Он наблюдал, как она разожгла костер, подложила туда сучьев, как налила воды в почерневший от употребления пузырь — желудок животного, приделанный к раме из костей. Из корзины на полке захватила горстку какой-то сухой травы. Когда вода стала просачиваться из пузыря, она повесила его прямо над огнем — теперь, пока в нем есть вода, он не загорится.
Хотя Джондалар не знал, что это, но запах, идущий от горшка, был знакомым, от него веяло домом. И вдруг он вспомнил, что в Зеландонии они использовали такой же лечебный отвар для ран и порезов.
— Ты очень хорошо говоришь на языке Зеландонии. Ты долго жила там?
— Несколько лет.
— Тогда ты знаешь, что наши люди всегда радушно принимают гостей. Я не понимаю этот народ. Чем я заслужил такое обращение? Ты жила с нами долго. Может быть, ты знаешь мою мать. Я сын Мартоны… — Он замолчал, увидев, как исказилось ее лицо. Она была так шокирована, что стала еще уродливее.
— Ты — сын Мартоны, рожденный у очага Джоконана?
— Нет, там родился мой брат Джохарран. Я же родился у очага Даланара, который стал спутником матери позже. Ты знала Джоконана?
— Да. — Она опустила глаза вниз, затем перевела взгляд на сосуд над огнем.
— Тогда ты должна знать мою мать! А если ты знала Мартону, тогда тебе известно, что я не лжец. Она не могла бы воспитать лжеца. Знаю, что это невероятно, я сам почти не верю, но женщина, с которой я путешествую, была на лошади, когда табун гнали к пропасти. Та лошадь была выращена ею и не принадлежала к табуну. Не знаю, жива ли Эйла. Ты должна сказать Аттароа, что я не лжец! Мне надо найти Эйлу, хотя бы узнать, жива ли она!
Страстная речь Джондалара не пробудила никакого отклика. Женщина даже не отвела глаз от кипящей воды. Она знала, что он не лжет. Одна из охотниц Аттароа рассказывала ей о женщине, скакавшей на лошади.
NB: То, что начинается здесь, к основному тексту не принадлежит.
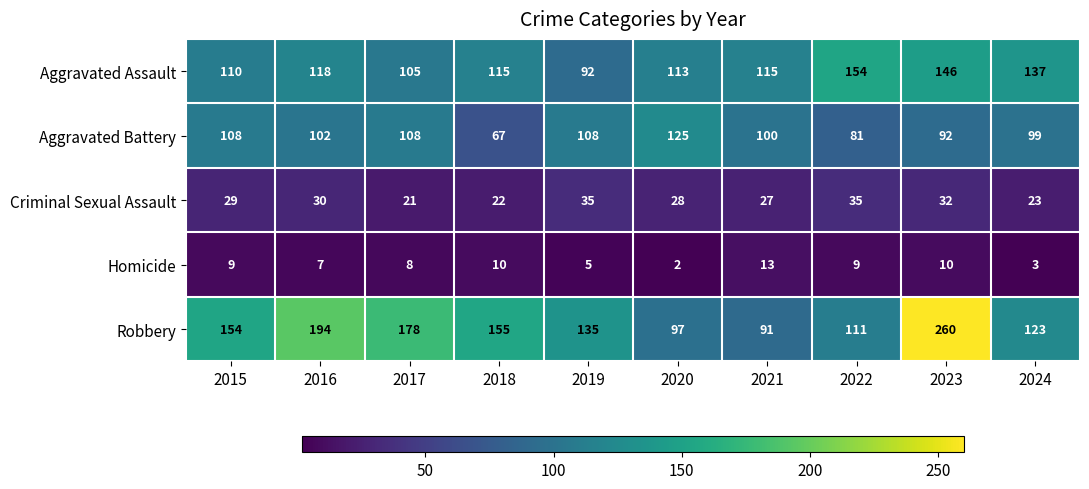

Read the Homicide value at 2017, to the nearest 10.

10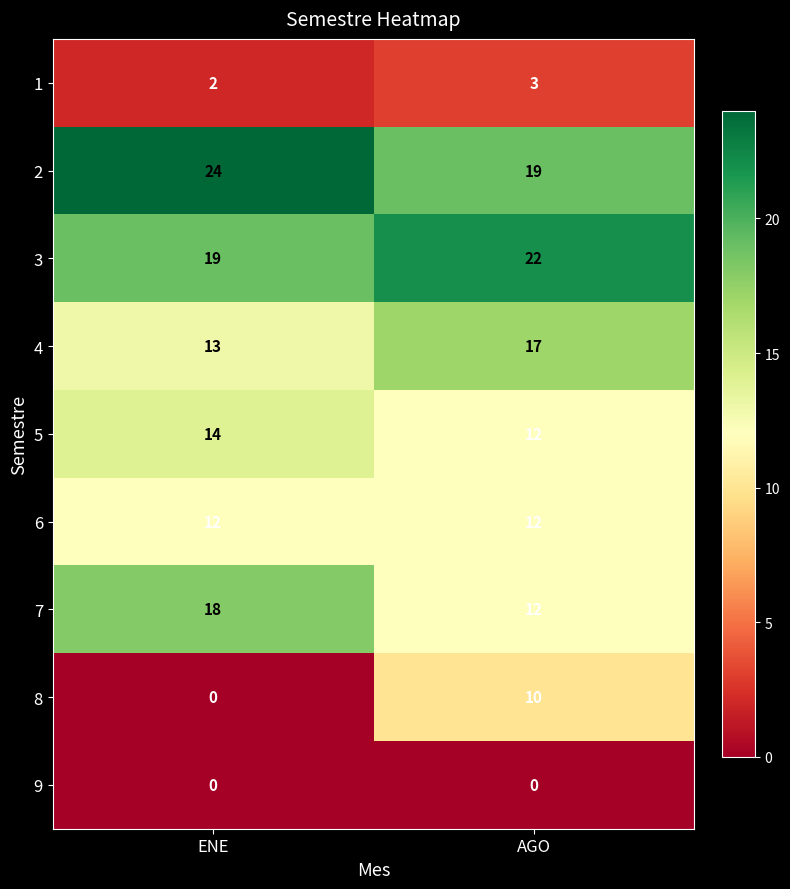

Which series has the largest range (max minus min)?

8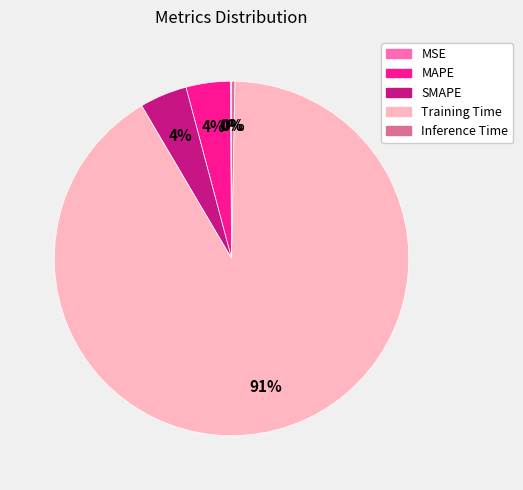

To the nearest percent, what portion does SMAPE represent?

4%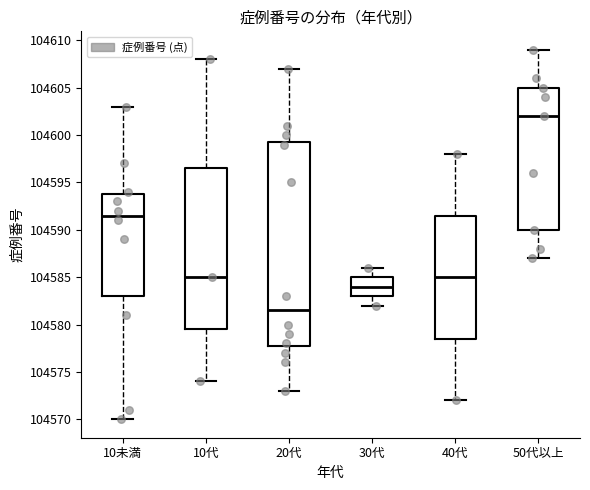

Reading left to right, transcribe this box plot: for each box, give where its median line is, the range the box spans, and where its two whiskers end, as read against the y-axis. The values are not printed on the chart, so give them approximately, as read against the axis.

10未満: median 104591.5, box 104583.0 to 104594.0, whiskers 104570.0 to 104603.0
10代: median 104585.0, box 104579.5 to 104596.5, whiskers 104574.0 to 104608.0
20代: median 104581.5, box 104578.0 to 104599.5, whiskers 104573.0 to 104607.0
30代: median 104584.0, box 104583.0 to 104585.0, whiskers 104582.0 to 104586.0
40代: median 104585.0, box 104578.5 to 104591.5, whiskers 104572.0 to 104598.0
50代以上: median 104602.0, box 104590.0 to 104605.0, whiskers 104587.0 to 104609.0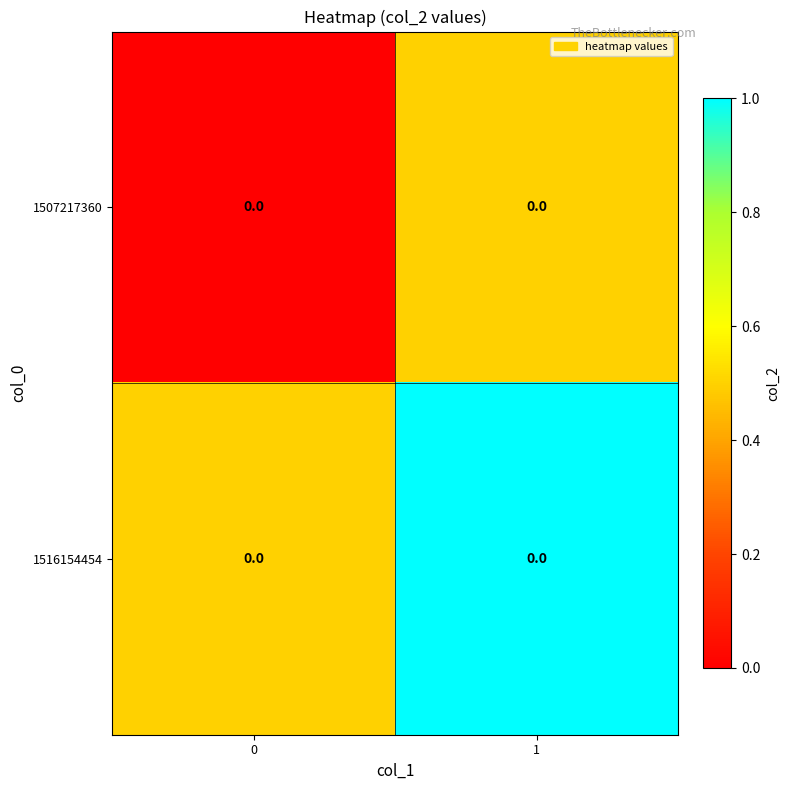

The 1516154454 series shows 0.5 at 0. True or false?

True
— Так ты знала Мартену? — спросил Джондалар, приблизившись к огню.
— Да, раз уж была там. В юности меня послали учиться в Девятую Пещеру Зеландонии. Садись здесь. — Она взяла мягкую кожу и, смочив ее в отваре, промыла его рану и внимательно рассмотрела ее. — Ты был ненадолго оглушен, но ничего серьезного. Само заживет. Может, у тебя болит голова? Я дам тебе кое-что.
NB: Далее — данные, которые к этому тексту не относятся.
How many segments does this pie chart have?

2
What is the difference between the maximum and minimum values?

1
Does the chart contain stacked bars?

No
— Нет, мне ничего не нужно, но я хочу пить. Могу я попить из твоей фляги? — спросил он, подойдя к большому сосуду. — Я вновь наполню его водой. У тебя есть чашка?
Она слегка замешкалась, но все же подала чашку.
— Где я могу налить воды во флягу? Где здесь берут воду?
— Не беспокойся насчет воды.
Шагнув вперед, он поглядел ей в глаза и понял, что не получит разрешения ходить свободно и без охраны даже за водой.
— Мы не пытались охотиться на тех лошадей. А если бы и охотились, то возместили бы урон. Правда, там погиб целый табун. Надеюсь, что там, под обрывом, нет Эйлы. Ш'Армуна, я должен найти ее!
— Ты любишь ее?
— Да, люблю. Мы ехали ко мне домой. Там я должен был стать ее спутником. Мне также необходимо рассказать о смерти моего младшего брата Тонолана. Мы путешествовали вместе… Мать будет очень опечалена: трудно терять ребенка… А эти похороны сегодня? Что случилось с этими юнцами?